Merde, je l’ai vexé, se dit Antoine. Il essaya de se rattraper : « Mais qu’est-ce que tu racontes ? Toi, pas à ta place ? Tu es le prototype de l’étudiant en école d’ingé’. C’est plutôt moi qui ressent ça, surtout quand je traîne avec toi. T’as tout ce que tu veux : le physique, le charisme, la tune… » Rolph l’interrompit d’un ton teinté de mépris : « Parce que tu crois qu’il y a que ça d’intéressant dans la vie ? Franchement… En plus la tune, c’est plutôt aléatoire avec mon père… Une fois on est riche et le mois suivant il me demande de lui refiler du fric pour je ne sais quel coup à la con… »
Antoine ne savait pas vraiment ce que faisait le père de Rolph, il éludait toujours le sujet de sa famille ; alors qu’Antoine lui racontait fréquemment des anecdotes sur sa mère ou sa sœur.

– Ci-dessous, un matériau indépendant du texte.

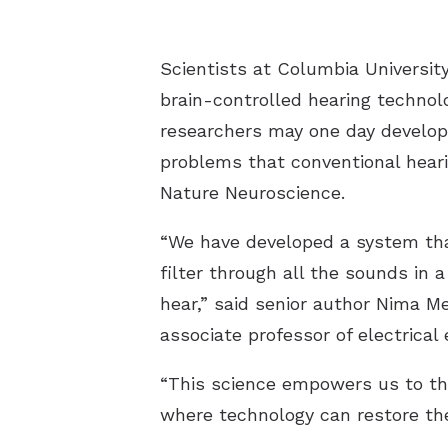
Scientists at Columbia Universit
brain-controlled hearing technol
researchers may one day develop
problems that conventional heari
Nature Neuroscience.
“We have developed a system that 
filter through all the sounds in
hear,” said senior author Nima M
associate professor of electrical
“This science empowers us to thi
where technology can restore the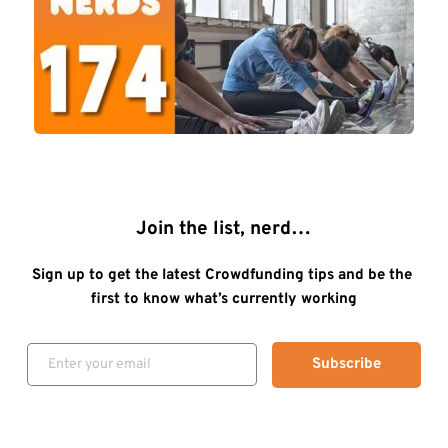
Join the list, nerd…
Sign up to get the latest Crowdfunding tips and be the 
first to know what’s currently working
Subscribe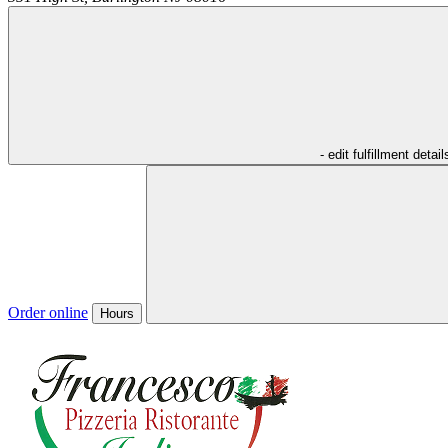
- edit fulfillment detail
Order online
Hours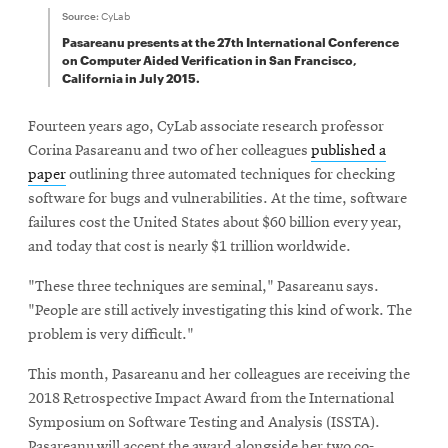
Source:
CyLab
Pasareanu presents at the 27th International Conference
on Computer Aided Verification in San Francisco,
California in July 2015.
Fourteen years ago, CyLab associate research professor
Corina Pasareanu and two of her colleagues
published a
paper
outlining three automated techniques for checking
software for bugs and vulnerabilities. At the time, software
failures cost the United States about $60 billion every year,
and today that cost is nearly $1 trillion worldwide.
"These three techniques are seminal," Pasareanu says.
"People are still actively investigating this kind of work. The
problem is very difficult."
This month, Pasareanu and her colleagues are receiving the
2018 Retrospective Impact Award from the International
Symposium on Software Testing and Analysis (ISSTA).
Pasareanu will accept the award alongside her two co-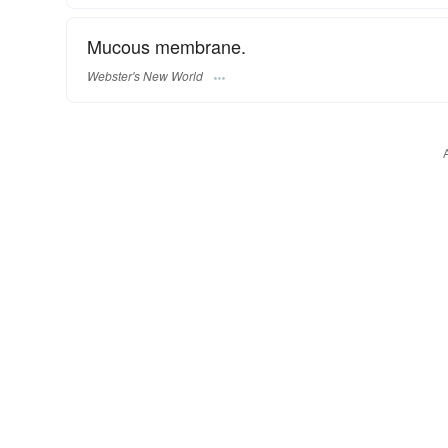
Mucous membrane.
Webster's New World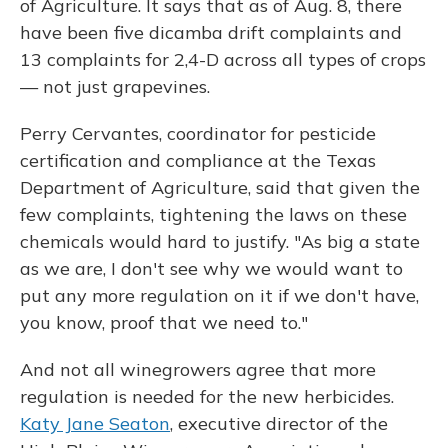
of Agriculture. It says that as of Aug. 8, there
have been five dicamba drift complaints and
13 complaints for 2,4-D across all types of crops
— not just grapevines.
Perry Cervantes, coordinator for pesticide
certification and compliance at the Texas
Department of Agriculture, said that given the
few complaints, tightening the laws on these
chemicals would hard to justify. "As big a state
as we are, I don't see why we would want to
put any more regulation on it if we don't have,
you know, proof that we need to."
And not all winegrowers agree that more
regulation is needed for the new herbicides.
Katy Jane Seaton
, executive director of the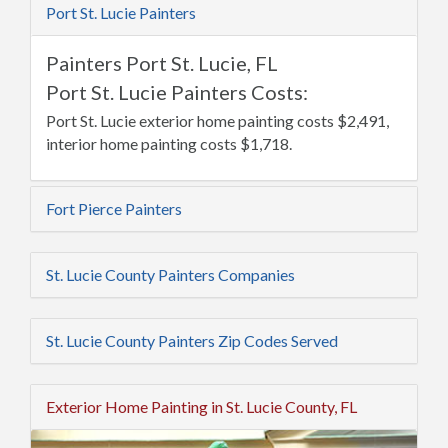
Port St. Lucie Painters
Painters Port St. Lucie, FL
Port St. Lucie Painters Costs:
Port St. Lucie exterior home painting costs $2,491,
interior home painting costs $1,718.
Fort Pierce Painters
St. Lucie County Painters Companies
St. Lucie County Painters Zip Codes Served
Exterior Home Painting in St. Lucie County, FL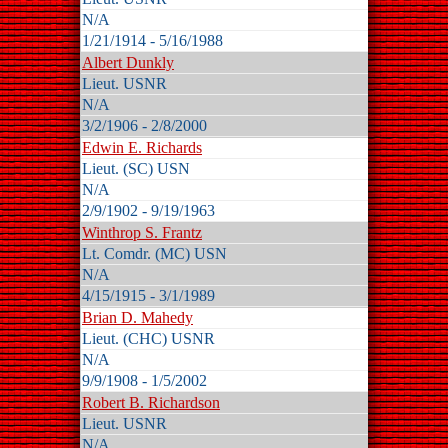
N/A
1/21/1914 - 5/16/1988
Albert Dunkly
Lieut. USNR
N/A
3/2/1906 - 2/8/2000
Edwin E. Richards
Lieut. (SC) USN
N/A
2/9/1902 - 9/19/1963
Winthrop S. Frantz
Lt. Comdr. (MC) USN
N/A
4/15/1915 - 3/1/1989
Brian D. Mahedy
Lieut. (CHC) USNR
N/A
9/9/1908 - 1/5/2002
Robert B. Richardson
Lieut. USNR
N/A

« Je suis désolé, je savais pas. Si tu te retrouves à la rue, je t’accueillerais dans ma chambre de cité U, tu sais. » Il lui adressa son plus beau sourire. Rolph sourit à son tour. Antoine ajouta : « par contre, j’ai du mal à comprendre pourquoi tu traînes avec moi mon pote, je suis ton antithèse, tu t’en rends compte quand même ?
- Justement, c’est ce qui me plaît chez toi », répondit Rolph, du tac au tac. Il se leva brusquement, clôturant la discussion. « Allez, je m’habille pour la soirée, et je file au bar. Tu m’y rejoins quand t’es prêt ?
- Ouais, ça marche ». Il marqua un temps d’arrêt pendant que son camarade enfilait un tee-shirt. «Rolph ? demanda-t-il.
- Quoi ?
- Essaie de pas te mettre une grosse mine ce soir, profite un peu de la soirée quand même… sauf si t’essaie de pécho une secouriste ? »
Pour toute réponse, Rolph lui jeta la paire de chaussettes roulée en boule qu’il venait de sortir de sa valise. Antoine l’attrapa au vol et la lui renvoya en pleine tête. Il se leva aussi sec et se précipita vers la porte pour échapper à de possibles représailles.
« Connard ! » entendit-il en claquant la porte de leur chambre alors qu’il sortait.
[1] Brevet d’Initiation au Pilotage et Brevet de Base de pilote d’avion.